● EXERCISE: Would you restate the listing word for word, with the images omitted?
==== SUPPLIED INFORMATION ====
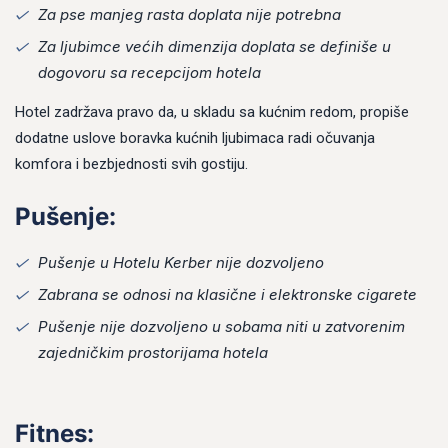
Za pse manjeg rasta doplata nije potrebna
Za ljubimce većih dimenzija doplata se definiše u
PASSWORD
*
dogovoru sa recepcijom hotela
Remember me
Forget password?
Hotel zadržava pravo da, u skladu sa kućnim redom, propiše
dodatne uslove boravka kućnih ljubimaca radi očuvanja
LOGIN
komfora i bezbjednosti svih gostiju.
Pušenje:
Pušenje u Hotelu Kerber nije dozvoljeno
Zabrana se odnosi na klasične i elektronske cigarete
Pušenje nije dozvoljeno u sobama niti u zatvorenim
zajedničkim prostorijama hotela
Fitnes:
====
● EXPECTED OUTPUT:
Za pse manjeg rasta doplata nije potrebna
Za ljubimce većih dimenzija doplata se definiše u
PASSWORD
*
dogovoru sa recepcijom hotela
Remember me
Forget password?
Hotel zadržava pravo da, u skladu sa kućnim redom, propiše
dodatne uslove boravka kućnih ljubimaca radi očuvanja
LOGIN
komfora i bezbjednosti svih gostiju.
Pušenje:
Pušenje u Hotelu Kerber nije dozvoljeno
Zabrana se odnosi na klasične i elektronske cigarete
Pušenje nije dozvoljeno u sobama niti u zatvorenim
zajedničkim prostorijama hotela
Fitnes:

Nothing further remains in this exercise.